Os anti-inflamatórios em jogo agora são artesunato, imatinibe e infliximabe. Todos já são aprovados para outros usos: o primeiro é um antimalárico produzido pelo laboratório indiano Ipca; o segundo (da Novartis) trata certos tipos de câncer; e o terceiro (da Johnson & Johnson) é usado o tratamento de doenças autoimunes. Segundo o El Paísnenhum deles vai atacar diretamente o coronavírus; espera-se que suavizem a resposta excessiva do sistema imunológico. As drogas foram selecionadas por um painel de especialistas independentes, e doadas pelos fabricantes para a pesquisa.

UM PASSO

A Agência Nacional de Vigilância Sanitária (Anvisa) aprovou ontem o uso emergencial, restrito ao ambiente hospitalar, do medicamento regdanvimabe para o tratamento da Covid-19. O medicamento será usado apenas para casos leves e moderados da doença, no período inicial das infecções e em pacientes que não precisem de uso de oxigênio. Os testes até agora apontaram que o regdanvimabe reduz em 72% o risco de evolução da doença para casos graves. 

A droga é um anticorpo monoclonal de dose única, que auxilia na reprodução de anticorpos que combatem a doença. Importante: esse tipo de anticorpo, produzido em laboratório, não previne infecções e contágios. A orientação da Anvisa é que o remédio seja administrado assim que possível após o teste viral positivo para o novo coronavírus e dentro de sete dias após o aparecimento dos sintomas. 

As instruções sobre o período de tempo e as condições de administração precisam ser seguidas à risca: é que remédios desse tipo podem produzir efeito contrário e agravar o quadro de pacientes que necessitem suplementação de oxigênio ou ventilação mecânica.  

A Anvisa já aprovou o registro do antiviral experimental remdesivir e o uso emergencial de mais dois medicamentos: o Regn-CoV2, da Roche, e a associação dos anticorpos banlanivimabe e etesevimabe, da Eli Lilly.

KIT LUCRATIVO

De um lado, R$ 717 mil gastos em anúncios publicitários para promover o tratamento com ivermectina. Do outro, zero reais para realização de estudos que pudessem comprovar a eficácia do medicamento para o tratamento contra a covid. Essa foi a conta apresentada ontem por Jailton Batista em seu depoimento à CPI da Covid.  Segundo Batista, o dinheiro patrocinou o manifesto assinado por médicos em defesa do “tratamento precoce” publicado em diversos jornais do país em fevereiro. Além disso, a agressiva estratégia de marketing contou com promoção de eventos e participação em lives. 

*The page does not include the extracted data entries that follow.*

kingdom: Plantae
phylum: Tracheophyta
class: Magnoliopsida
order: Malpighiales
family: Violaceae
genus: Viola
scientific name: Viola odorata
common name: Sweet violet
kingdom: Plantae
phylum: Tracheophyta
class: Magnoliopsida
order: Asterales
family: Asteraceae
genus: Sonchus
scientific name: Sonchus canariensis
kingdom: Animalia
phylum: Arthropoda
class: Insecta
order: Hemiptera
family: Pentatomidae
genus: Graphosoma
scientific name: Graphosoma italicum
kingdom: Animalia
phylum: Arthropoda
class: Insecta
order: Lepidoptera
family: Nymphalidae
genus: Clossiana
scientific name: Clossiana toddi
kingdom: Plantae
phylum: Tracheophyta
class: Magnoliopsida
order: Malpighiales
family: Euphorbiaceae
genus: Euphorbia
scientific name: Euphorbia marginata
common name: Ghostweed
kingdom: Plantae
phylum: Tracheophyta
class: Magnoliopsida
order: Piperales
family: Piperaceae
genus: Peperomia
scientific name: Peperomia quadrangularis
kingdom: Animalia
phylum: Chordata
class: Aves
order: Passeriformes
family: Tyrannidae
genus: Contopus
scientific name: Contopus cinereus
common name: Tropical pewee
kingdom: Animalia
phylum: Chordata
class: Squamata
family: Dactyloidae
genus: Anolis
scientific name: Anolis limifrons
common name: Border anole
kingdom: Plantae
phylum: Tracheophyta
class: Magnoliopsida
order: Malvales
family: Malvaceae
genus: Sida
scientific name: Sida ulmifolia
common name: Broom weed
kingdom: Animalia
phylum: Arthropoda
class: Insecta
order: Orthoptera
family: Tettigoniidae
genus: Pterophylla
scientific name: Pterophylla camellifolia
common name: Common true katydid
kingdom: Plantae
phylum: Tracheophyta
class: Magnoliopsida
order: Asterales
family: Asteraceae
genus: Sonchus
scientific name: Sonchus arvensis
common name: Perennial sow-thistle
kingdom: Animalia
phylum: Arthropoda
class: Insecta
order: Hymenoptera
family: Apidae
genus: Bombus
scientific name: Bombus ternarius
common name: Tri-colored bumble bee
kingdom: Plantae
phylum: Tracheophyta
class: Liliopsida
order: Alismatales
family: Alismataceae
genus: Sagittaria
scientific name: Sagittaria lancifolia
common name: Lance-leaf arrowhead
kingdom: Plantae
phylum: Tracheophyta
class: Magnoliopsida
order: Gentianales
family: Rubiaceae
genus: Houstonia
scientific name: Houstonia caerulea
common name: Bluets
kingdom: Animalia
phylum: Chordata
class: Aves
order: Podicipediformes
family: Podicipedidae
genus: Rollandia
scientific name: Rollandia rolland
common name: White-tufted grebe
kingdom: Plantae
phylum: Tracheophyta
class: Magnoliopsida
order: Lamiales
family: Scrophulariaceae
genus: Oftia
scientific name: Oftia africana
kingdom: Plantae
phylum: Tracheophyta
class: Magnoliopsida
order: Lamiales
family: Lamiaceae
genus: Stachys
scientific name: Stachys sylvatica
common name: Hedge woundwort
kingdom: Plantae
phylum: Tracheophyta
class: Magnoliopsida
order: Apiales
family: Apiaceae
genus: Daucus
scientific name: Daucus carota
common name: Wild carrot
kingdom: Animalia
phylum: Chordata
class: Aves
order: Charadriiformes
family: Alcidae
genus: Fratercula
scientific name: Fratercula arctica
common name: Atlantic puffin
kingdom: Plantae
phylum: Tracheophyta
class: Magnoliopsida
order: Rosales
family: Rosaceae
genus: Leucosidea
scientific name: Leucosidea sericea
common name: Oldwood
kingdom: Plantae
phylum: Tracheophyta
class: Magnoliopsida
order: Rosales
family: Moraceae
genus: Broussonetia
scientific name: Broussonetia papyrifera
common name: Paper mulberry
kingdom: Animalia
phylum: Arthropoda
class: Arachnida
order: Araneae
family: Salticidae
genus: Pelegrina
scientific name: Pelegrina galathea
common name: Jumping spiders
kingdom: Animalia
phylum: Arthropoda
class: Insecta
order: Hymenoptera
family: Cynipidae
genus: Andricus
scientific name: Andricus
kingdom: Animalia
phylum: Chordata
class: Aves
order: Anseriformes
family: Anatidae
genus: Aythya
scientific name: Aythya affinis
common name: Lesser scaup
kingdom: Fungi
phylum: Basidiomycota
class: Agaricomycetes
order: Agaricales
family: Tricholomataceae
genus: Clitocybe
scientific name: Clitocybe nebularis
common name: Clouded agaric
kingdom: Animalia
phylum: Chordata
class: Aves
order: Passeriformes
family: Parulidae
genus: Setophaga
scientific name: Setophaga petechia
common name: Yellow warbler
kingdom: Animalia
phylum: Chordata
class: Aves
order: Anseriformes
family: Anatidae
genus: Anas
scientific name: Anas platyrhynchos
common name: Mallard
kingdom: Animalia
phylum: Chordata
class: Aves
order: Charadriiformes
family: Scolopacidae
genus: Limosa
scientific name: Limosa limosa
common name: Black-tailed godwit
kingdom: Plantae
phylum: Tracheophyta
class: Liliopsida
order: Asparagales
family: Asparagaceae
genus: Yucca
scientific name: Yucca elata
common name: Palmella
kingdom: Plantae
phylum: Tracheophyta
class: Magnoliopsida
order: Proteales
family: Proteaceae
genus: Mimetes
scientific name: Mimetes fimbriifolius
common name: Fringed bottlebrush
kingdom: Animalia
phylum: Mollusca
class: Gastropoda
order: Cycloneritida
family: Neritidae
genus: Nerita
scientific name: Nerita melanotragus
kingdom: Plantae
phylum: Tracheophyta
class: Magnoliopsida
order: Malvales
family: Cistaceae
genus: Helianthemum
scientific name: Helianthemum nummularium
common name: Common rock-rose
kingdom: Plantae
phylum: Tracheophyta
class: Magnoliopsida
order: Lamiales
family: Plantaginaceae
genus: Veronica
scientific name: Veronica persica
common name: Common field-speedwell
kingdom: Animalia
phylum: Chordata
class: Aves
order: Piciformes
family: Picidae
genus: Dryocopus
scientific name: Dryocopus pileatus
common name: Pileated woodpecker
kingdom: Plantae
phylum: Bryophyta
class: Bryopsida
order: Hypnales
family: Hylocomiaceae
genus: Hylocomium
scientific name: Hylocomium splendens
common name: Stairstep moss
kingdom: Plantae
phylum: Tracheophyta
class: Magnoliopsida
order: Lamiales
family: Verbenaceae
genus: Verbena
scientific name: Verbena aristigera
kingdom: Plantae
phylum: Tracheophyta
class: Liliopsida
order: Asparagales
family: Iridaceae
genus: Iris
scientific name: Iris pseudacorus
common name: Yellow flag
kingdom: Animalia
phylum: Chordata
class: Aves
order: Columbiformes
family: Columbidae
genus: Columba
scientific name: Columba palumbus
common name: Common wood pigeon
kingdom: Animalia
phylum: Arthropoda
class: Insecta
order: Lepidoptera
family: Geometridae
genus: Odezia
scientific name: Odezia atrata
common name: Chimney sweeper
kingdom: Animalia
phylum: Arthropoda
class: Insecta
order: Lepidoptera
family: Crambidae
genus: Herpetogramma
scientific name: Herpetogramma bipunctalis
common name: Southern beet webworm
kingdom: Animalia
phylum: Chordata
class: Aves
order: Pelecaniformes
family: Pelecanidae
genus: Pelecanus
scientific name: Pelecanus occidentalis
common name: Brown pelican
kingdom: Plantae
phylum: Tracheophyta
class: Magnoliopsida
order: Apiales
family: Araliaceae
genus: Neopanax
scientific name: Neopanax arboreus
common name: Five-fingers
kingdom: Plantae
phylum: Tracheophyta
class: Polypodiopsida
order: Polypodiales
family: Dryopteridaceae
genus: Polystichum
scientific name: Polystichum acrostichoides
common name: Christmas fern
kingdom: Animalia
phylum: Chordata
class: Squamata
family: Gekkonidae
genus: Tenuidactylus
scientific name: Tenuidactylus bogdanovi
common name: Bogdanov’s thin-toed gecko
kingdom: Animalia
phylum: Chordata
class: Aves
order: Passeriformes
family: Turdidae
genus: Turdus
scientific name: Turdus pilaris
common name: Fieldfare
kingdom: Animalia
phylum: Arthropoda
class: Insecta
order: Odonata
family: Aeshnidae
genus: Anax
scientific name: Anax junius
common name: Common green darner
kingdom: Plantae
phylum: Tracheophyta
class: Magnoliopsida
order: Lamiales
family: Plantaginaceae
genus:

O empresário, que é diretor do Vitamedic – laboratório cujo carro-chefe é o famigerado medicamento incluído no “kit covid” – contou também que os lucros da empresa dispararam durante a pandemia. De R$ 15,7 milhões em 2019, os números chegaram a R$ 470 milhões no ano passado. Com tanto lucro, eficácia pra quê?

Falando em CPI, o depoente de hoje será Ricardo Barros. O líder do governo na Câmara e ex-ministro da Saúde será ouvido sobre as suspeitas de irregularidades no caso Covaxin. Como se sabe, as acusações feitas pelo deputado Luís Miranda dão conta de que Bolsonaro, ao ser informado sobre os estranhos procedimentos adotados nas negociações para compra do imunizante indiano, teria dito que “isso é rolo do Barros”.